I took into account that lung cancer incidence lags behind the exposure to carcinogens by 1-2 decades. I assumed that the rates of change are approximately linear, as shown in the figure.
Analysis
Statistical analyses were based on changes over time expressed as ratios rather than as actual values.
The two measures of smoking, by survey or sales records, compare well and are highly correlated, but cigarette sales show more detail and account for differences in smoking rates among states and over time. [2]
I used linear regressions across states to estimate how much of the changes in mortality could be associated with reducing smoking and improving air quality. These four graphs display the results, comparing lung cancer trends with those for smoking or air quality in terms of the actual rates or changes in those rates. The state-level (population) relationships for smoking are essentially the same as has been shown for individuals.
The lung cancer relationship with actual PM2.5 values is positive, statistically significant, and generally what has been reported elsewhere. However, the relationship between changes in lung cancer incidence among states and changes in PM2.5 is significantly negative. Reduction in PM2.5 did not demonstrate a health benefit, at least for lung cancer.
How can these unexpected findings be interpreted? As an example, Tennessee and Kentucky had high rates of cigarette sales and mortality rates changing modestly over time. New York and New Jersey had lower cigarette sales but nevertheless managed to reduce them further, creating the positive relationship between lung cancer deaths and smoking cessation.
The situation with PM2.5 differs because all four states initially ranked high in lung cancer and PM2.5, which was substantially reduced over time in all of them. Since high lung cancer rates persisted in the high-smoking states, a negative lung-cancer relationship resulted. I found similar results for all-cause mortality, even after considering race and household income.
This leads to the conclusion that quitting smoking is much more critical for lung cancer mortality than cleaning up the air.
Discussion
The scope of the data limited this pilot study. Nevertheless, the analysis avoids confounding and bias problems found in long-term observational studies that limit the interpretation of their findings. Factors unlikely to have changed over the periods involved include:
- Indoor air pollution sources
- Intrastate variations in air quality distributions, including urban vs. rural gradients
- Dietary patterns, including alcohol consumption
- Educational attainment
- Physical fitness
Of course, the nation has not been standing still since 2000. Most respiratory causes of death have diminished, while diabetes and obesity have surged. Other air quality measures have improved while vehicular traffic has increased. Populations have shifted, as have immigration patterns. Residential air conditioning has increased. All these trends provide further differential analyses. The overarching message for risk analysis is:
Estimating the benefits of proposed changes should be based on demonstrated benefits of previous changes.

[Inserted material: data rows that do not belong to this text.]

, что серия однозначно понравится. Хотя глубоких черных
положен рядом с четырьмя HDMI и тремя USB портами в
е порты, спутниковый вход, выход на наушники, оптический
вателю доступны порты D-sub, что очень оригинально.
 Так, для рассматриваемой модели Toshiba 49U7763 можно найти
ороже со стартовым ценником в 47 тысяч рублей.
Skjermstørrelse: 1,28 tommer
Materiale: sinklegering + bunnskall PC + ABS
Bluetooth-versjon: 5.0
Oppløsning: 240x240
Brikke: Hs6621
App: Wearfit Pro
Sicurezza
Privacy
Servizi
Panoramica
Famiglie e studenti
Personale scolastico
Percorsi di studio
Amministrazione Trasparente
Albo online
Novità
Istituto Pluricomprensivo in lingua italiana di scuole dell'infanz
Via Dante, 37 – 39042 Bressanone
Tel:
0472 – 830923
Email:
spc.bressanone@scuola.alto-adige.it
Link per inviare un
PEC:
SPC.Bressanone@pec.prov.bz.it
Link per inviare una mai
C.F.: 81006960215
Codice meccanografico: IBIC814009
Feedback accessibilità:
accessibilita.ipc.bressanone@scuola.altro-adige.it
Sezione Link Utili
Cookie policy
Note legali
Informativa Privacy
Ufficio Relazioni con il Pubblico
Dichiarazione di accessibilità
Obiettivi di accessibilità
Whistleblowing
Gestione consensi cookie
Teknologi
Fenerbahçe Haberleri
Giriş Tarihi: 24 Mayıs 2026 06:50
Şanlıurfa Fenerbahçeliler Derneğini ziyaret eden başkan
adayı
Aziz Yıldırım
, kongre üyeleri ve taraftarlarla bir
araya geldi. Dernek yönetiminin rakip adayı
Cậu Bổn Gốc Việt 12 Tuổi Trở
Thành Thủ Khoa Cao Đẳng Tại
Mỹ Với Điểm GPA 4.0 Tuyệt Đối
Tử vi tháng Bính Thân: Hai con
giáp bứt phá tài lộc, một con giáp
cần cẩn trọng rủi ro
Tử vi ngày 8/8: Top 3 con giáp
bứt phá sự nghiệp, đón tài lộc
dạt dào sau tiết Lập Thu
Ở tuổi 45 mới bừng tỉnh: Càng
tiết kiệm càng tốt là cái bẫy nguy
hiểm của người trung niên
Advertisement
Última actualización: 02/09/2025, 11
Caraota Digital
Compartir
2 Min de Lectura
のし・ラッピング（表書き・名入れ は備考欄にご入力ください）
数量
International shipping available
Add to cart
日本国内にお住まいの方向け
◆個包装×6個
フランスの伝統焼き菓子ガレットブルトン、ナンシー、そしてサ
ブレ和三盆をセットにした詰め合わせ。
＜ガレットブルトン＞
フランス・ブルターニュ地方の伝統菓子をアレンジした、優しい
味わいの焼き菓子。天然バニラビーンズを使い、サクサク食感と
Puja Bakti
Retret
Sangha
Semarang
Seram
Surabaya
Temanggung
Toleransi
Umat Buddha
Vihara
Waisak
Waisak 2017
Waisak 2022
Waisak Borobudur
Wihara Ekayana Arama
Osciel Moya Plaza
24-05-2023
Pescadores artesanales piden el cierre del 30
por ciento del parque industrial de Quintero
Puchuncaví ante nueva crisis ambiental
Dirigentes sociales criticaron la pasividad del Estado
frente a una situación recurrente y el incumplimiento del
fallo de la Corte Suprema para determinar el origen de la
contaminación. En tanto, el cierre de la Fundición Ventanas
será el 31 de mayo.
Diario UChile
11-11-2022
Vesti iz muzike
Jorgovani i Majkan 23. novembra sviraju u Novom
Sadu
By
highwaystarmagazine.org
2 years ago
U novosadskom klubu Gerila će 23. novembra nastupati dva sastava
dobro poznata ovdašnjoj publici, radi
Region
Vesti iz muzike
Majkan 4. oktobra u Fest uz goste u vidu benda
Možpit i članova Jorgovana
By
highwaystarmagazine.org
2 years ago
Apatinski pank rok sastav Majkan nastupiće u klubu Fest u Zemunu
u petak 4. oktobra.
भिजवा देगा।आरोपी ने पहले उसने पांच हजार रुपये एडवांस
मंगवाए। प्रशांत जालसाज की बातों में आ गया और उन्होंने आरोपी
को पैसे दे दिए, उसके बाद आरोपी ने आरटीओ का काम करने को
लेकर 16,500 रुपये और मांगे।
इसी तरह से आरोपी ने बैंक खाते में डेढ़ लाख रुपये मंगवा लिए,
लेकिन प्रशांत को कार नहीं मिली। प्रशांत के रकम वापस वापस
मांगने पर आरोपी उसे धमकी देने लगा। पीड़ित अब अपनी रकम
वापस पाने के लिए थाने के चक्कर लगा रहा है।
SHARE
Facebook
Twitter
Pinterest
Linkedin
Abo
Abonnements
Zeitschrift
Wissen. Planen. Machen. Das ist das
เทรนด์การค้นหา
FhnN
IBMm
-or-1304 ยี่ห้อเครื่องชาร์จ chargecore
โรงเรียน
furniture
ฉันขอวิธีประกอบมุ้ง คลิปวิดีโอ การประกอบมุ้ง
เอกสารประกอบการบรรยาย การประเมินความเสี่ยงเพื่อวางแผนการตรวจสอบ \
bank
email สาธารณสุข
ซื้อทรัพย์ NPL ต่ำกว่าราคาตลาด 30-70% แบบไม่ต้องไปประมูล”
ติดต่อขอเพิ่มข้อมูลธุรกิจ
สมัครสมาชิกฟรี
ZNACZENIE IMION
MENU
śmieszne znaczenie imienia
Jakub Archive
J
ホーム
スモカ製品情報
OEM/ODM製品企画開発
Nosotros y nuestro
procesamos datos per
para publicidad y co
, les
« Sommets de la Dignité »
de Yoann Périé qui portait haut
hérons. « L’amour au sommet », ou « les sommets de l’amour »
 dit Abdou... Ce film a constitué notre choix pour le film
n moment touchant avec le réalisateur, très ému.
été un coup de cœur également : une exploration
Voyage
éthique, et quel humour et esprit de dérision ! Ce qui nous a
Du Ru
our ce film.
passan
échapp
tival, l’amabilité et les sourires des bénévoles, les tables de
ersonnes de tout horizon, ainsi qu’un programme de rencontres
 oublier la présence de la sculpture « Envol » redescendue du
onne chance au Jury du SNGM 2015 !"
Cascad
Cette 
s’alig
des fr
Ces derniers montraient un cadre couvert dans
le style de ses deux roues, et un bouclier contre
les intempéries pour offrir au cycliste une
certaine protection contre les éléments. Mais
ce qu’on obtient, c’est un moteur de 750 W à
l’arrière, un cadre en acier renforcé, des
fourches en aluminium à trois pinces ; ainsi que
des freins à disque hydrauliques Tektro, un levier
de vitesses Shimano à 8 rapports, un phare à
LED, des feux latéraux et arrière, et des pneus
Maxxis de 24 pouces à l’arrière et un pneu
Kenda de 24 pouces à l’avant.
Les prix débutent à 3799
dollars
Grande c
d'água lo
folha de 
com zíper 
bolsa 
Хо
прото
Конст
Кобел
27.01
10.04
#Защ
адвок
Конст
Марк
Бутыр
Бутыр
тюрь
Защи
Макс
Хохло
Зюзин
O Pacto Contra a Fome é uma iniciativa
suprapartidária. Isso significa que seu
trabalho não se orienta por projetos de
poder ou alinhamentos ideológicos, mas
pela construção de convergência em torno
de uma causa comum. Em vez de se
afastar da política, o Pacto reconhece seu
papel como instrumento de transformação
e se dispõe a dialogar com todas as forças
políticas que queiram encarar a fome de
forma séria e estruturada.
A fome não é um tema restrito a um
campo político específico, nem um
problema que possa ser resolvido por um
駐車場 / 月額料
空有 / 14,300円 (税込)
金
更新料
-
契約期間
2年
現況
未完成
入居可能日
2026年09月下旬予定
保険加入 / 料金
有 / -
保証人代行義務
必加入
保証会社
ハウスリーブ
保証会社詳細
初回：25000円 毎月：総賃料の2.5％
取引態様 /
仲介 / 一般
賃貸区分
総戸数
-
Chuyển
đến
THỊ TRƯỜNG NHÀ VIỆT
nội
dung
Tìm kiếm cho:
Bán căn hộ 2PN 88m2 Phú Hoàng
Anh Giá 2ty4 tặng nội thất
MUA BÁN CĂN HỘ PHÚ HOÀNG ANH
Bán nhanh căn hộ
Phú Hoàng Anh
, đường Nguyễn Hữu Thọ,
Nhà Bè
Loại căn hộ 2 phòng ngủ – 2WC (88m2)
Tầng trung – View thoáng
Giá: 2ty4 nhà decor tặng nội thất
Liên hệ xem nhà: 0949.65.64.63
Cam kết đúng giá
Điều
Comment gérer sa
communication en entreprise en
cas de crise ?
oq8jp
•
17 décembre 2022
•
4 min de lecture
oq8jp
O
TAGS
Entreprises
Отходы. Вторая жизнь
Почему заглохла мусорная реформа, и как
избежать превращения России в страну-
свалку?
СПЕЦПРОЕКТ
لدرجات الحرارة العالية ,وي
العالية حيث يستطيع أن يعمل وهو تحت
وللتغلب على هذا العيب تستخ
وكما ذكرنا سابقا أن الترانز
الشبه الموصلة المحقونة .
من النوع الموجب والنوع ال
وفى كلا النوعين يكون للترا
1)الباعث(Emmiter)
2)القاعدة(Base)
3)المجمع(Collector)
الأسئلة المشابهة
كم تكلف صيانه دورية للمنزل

[1] The following data was used:
- Lung cancer: average age-adjusted incidence from 2014-2018; mortality for 1999.
- Total mortality: age-adjusted rates for all causes for 2019 and 2000.
- Smoking: percent current smokers for 2014; tax-paid cigarette sales per capita for 1984, 1994, 2004.
- Ambient air quality: annual average PM2.5 concentrations for 2016 and 2003.
- Income: median household income for 2014 and 1979.
- Race: statewide percent of African-Americans for 2014, assumed to be constant.
[2] Data on cigarette sales by state and year were obtained from “The Tax Burden on Tobacco,” based on tax receipts. These data do not include tax-free sales, and I noticed some anomalies that reflected excess cross-border sales between states with significant differences in tax rates. For this reason, I excluded New Hampshire, Delaware, and the District of Columbia, leaving 46 states in the statistical analysis.